Je pense que les judokas qui sont en lice pour les JO n’ont jamais arrêté de s’entraîner. Sauf les premiers mois, dans de nombreuses fédérations, ils pouvaient s’entraîner dans leur «bulle». Seuls les camps d’entraînement internationaux manquent, je suppose. Le report des Jeux olympiques a été créé à partir de ce que j’entends d’expériences négatives mais aussi de certaines expériences positives. Par exemple, les joueurs blessés qui peuvent récupérer complètement et les jeunes joueurs qui ont encore un an pour se développer.

OTC de Malaga

Franky a consacré sa vie au judo, commençant comme un petit garçon avec des rêves de reproduire le succès du héros Anton Geesink jusqu’à ce jour en tant que chef de la commission d’arbitrage, donc bien sûr, l’impact sur sa vie et celle de sa famille est énorme.

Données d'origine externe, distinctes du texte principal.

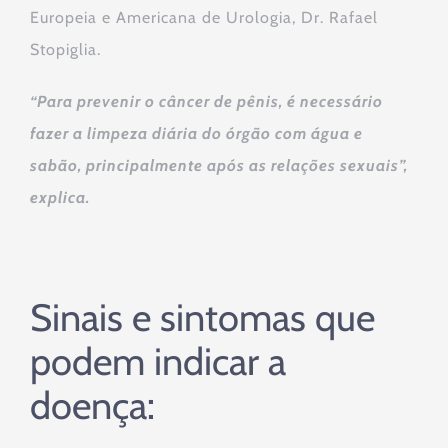
Europeia e Americana de Urologia, Dr. Rafael
Stopiglia.
“Para prevenir o câncer de pênis, é necessário
fazer a limpeza diária do órgão com água e
sabão, principalmente após as relações sexuais”,
explica.
Sinais e sintomas que
podem indicar a
doença:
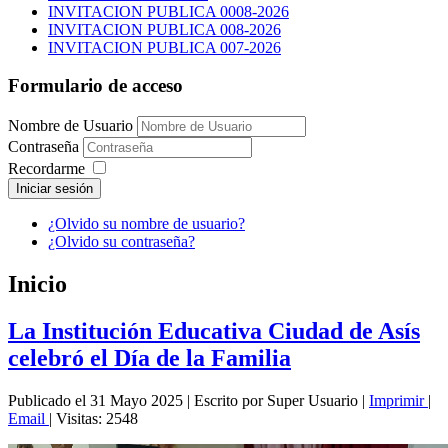
INVITACION PUBLICA 0008-2026
INVITACION PUBLICA 008-2026
INVITACION PUBLICA 007-2026
Formulario de acceso
Nombre de Usuario
Contraseña
Recordarme
Iniciar sesión
¿Olvido su nombre de usuario?
¿Olvido su contraseña?
Inicio
La Institución Educativa Ciudad de Asís
celebró el Día de la Familia
Publicado el 31 Mayo 2025
|
Escrito por Super Usuario
|
Imprimir
|
Email
|
Visitas: 2548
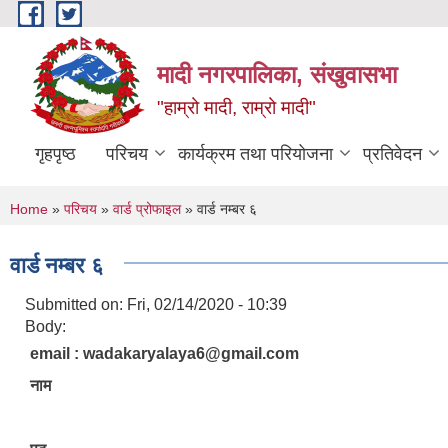
Skip to main content
मादी नगरपालिका, संखुवासभा
"हाम्रो मादी, राम्रो मादी"
गृहपृष्ठ
परिचय
कार्यक्रम तथा परियोजना
प्रतिवेदन
You are here
Home
»
परिचय
»
वार्ड प्रोफाइल
» वार्ड नम्बर ६
वार्ड नम्बर ६
Submitted on:
Fri, 02/14/2020 - 10:39
Body:
email : wadakaryalaya6@gmail.com
नाम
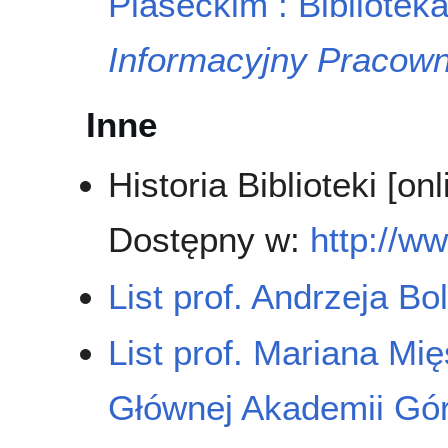
Piaseckim : Bibliotek
Informacyjny Pracow
Inne
Historia Biblioteki [o
Dostępny w:
http://ww
List prof. Andrzeja B
List prof. Mariana Mię
Głównej Akademii Gór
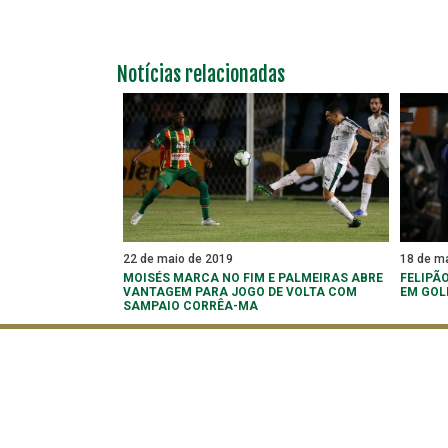
Notícias relacionadas
22 de maio de 2019
18 de m
MOISÉS MARCA NO FIM E PALMEIRAS ABRE
FELIPÃ
VANTAGEM PARA JOGO DE VOLTA COM
EM GOL
SAMPAIO CORRÊA-MA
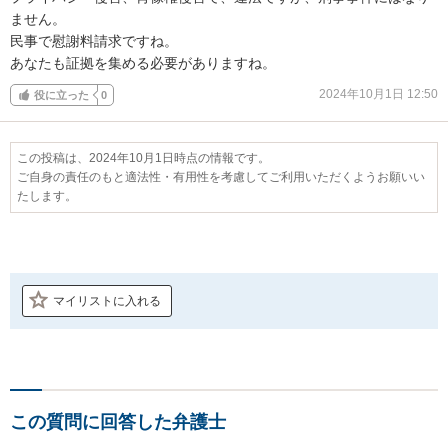
ません。

民事で慰謝料請求ですね。

あなたも証拠を集める必要がありますね。
2024年10月1日 12:50
役に立った
0
この投稿は、2024年10月1日時点の情報です。
ご自身の責任のもと適法性・有用性を考慮してご利用いただくようお願いい
たします。
マイリストに入れる
この質問に回答した弁護士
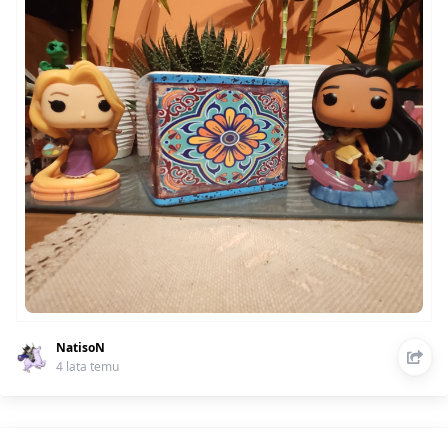
NatisoN
4 lata temu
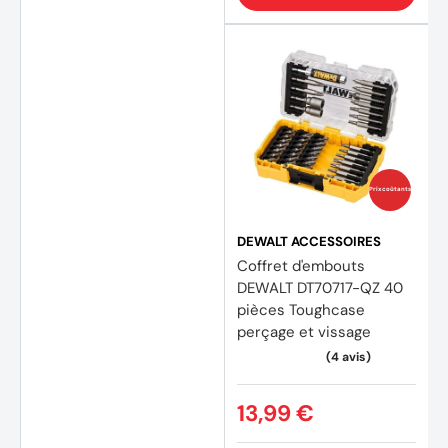
Prix coûtants
DEWALT ACCESSOIRES
Coffret d'embouts
DEWALT DT70717-QZ 40
pièces Toughcase
perçage et vissage
13,99 €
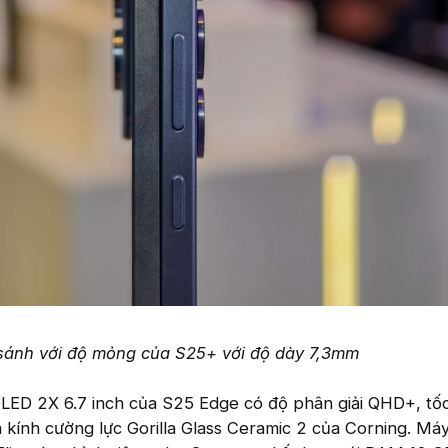
sánh với độ mỏng của S25+ với độ dày 7,3mm
ED 2X 6.7 inch của S25 Edge có độ phân giải QHD+, tốc
à kính cường lực Gorilla Glass Ceramic 2 của Corning. Má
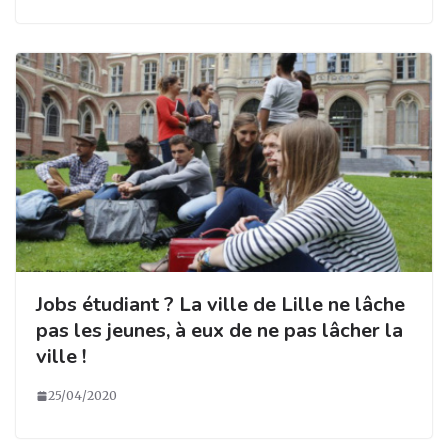
Jobs étudiant ? La ville de Lille ne lâche
pas les jeunes, à eux de ne pas lâcher la
ville !
25/04/2020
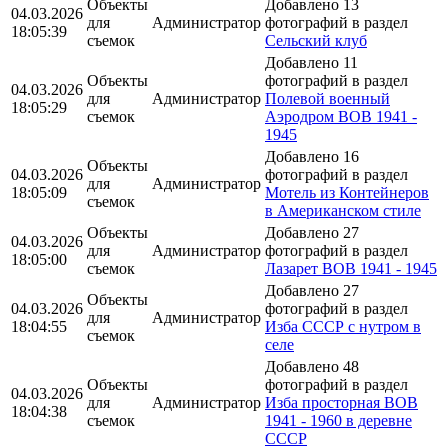
Объекты
Добавлено 13
04.03.2026
для
Администратор
фотографий в раздел
18:05:39
съемок
Сельский клуб
Добавлено 11
Объекты
фотографий в раздел
04.03.2026
для
Администратор
Полевой военный
18:05:29
съемок
Аэродром ВОВ 1941 -
1945
Добавлено 16
Объекты
04.03.2026
фотографий в раздел
для
Администратор
18:05:09
Мотель из Контейнеров
съемок
в Американском стиле
Объекты
Добавлено 27
04.03.2026
для
Администратор
фотографий в раздел
18:05:00
съемок
Лазарет ВОВ 1941 - 1945
Добавлено 27
Объекты
04.03.2026
фотографий в раздел
для
Администратор
18:04:55
Изба СССР с нутром в
съемок
селе
Добавлено 48
Объекты
фотографий в раздел
04.03.2026
для
Администратор
Изба просторная ВОВ
18:04:38
съемок
1941 - 1960 в деревне
СССР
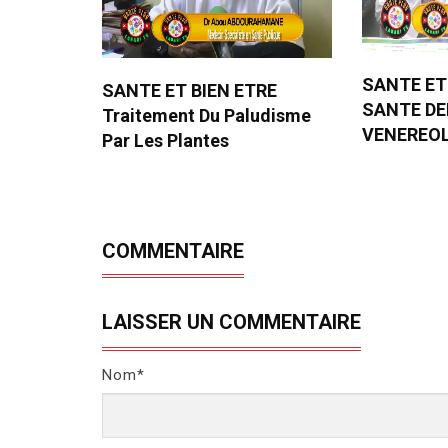
SANTE ET
SANTE ET BIEN ETRE
SANTE D
Traitement Du Paludisme
VENEREO
Par Les Plantes
COMMENTAIRE
LAISSER UN COMMENTAIRE
Nom*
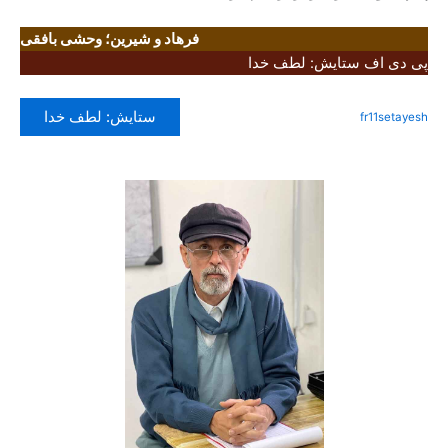
فرهاد و شیرین؛ وحشی بافقی
پی دی اف ستایش: لطف خدا
ستایش: لطف خدا
fr11setayesh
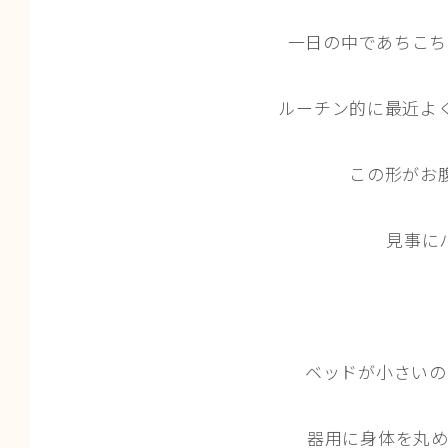
一日の中であちこち
ルーチン的に最近よ
この形がお
見事に
ベッドが小さいの
器用に身体を丸め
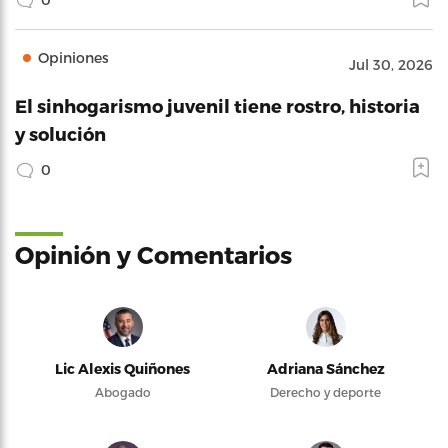
Opiniones
Jul 30, 2026
El sinhogarismo juvenil tiene rostro, historia
y solución
0
Opinión y Comentarios
Lic Alexis Quiñones
Adriana Sánchez
Abogado
Derecho y deporte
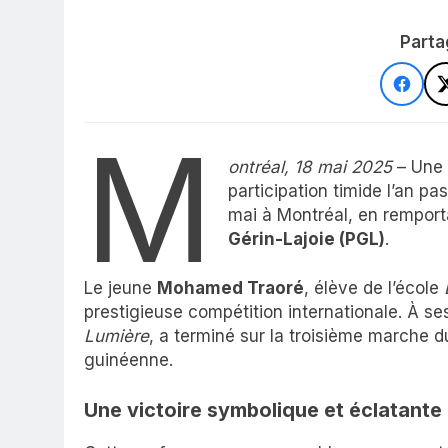
Parta
M
ontréal, 18 mai 2025
– Une 
participation timide l’an pa
mai à Montréal, en remport
Gérin-Lajoie (PGL)
.
Le jeune
Mohamed Traoré
, élève de l’école
prestigieuse compétition internationale. À se
Lumière
, a terminé sur la troisième marche d
guinéenne.
Une victoire symbolique et éclatante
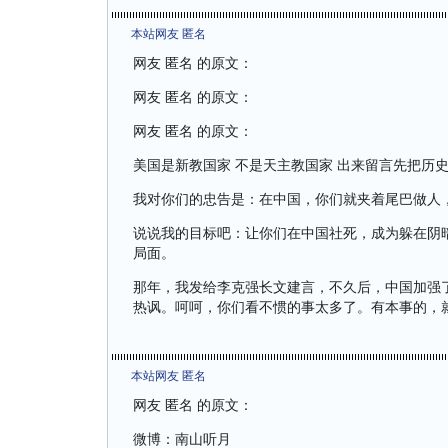
本站网友 匿名
网友 匿名 的原文：
网友 匿名 的原文：
网友 匿名 的原文：
美国是新教国家 不是天主教国家 出来留言先把历
我对你们的忠告是：在中国，你们就夹着尾巴做人
说说我的目标吧：让你们在中国社死，成为躲在阴
局面。
那年，我发给李克强长文建言，不久后，中国加强
热讽。呵呵，你们看不惯的事太多了。有本事的，
本站网友 匿名
网友 匿名 的原文：
微博：南山听月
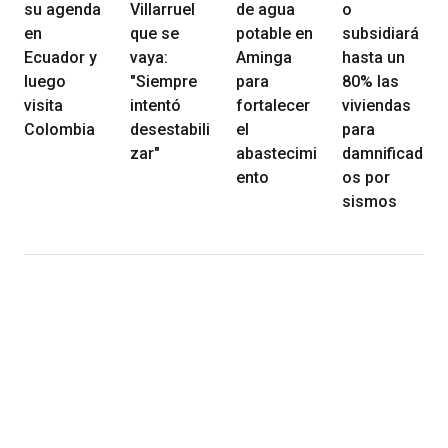
su agenda
Villarruel
de agua
o
en
que se
potable en
subsidiará
Ecuador y
vaya:
Aminga
hasta un
luego
"Siempre
para
80% las
visita
intentó
fortalecer
viviendas
Colombia
desestabili
el
para
zar"
abastecimi
damnificad
ento
os por
sismos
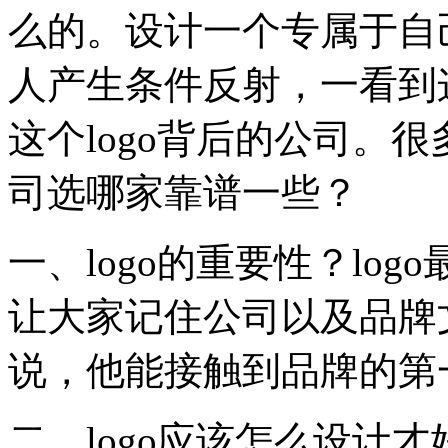
么的。设计一个专属于自己
人产生条件反射，一看到这
这个logo背后的公司。很
司选哪家靠谱一些？
一、logo的重要性？lo
让大家记住公司以及品牌
说，他能接触到品牌的第一
二、logo应该怎么设计才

J’ai passé tout mon temps libre au judo. Sans leur soutien [family] il est impossible de faire ce que j’ai fait. D’abord en tant qu’athlète, puis en tant qu’entraîneur, entraîneur, arbitre et membre de la commission. Avant la pandémie, j’étais à l’étranger plus de 15 fois par an pour assister aux événements de l’EJU. De plus, j’ai toujours essayé de combiner mes activités de l’UEJ avec le soutien de ma fédération. J’aide là où c’est nécessaire sur les compétitions en Belgique et depuis 1984 je suis membre de la commission Dan-grade. Bien sûr, le judo m’a beaucoup rendu. Rencontrer des gens, créer des amitiés partout dans le monde.

Panel des Jeux européens de Minsk 2019.

Le dévouement de notre équipe, des membres et de la famille ne passe jamais inaperçu et surtout au cours de l’année écoulée, en regardant la vie et les antécédents de notre formidable équipe, cela montre à quel point ils sont engagés et à quel point leur amour pour le sport est profond, en donnant des explications. au succès de notre Union européenne de judo.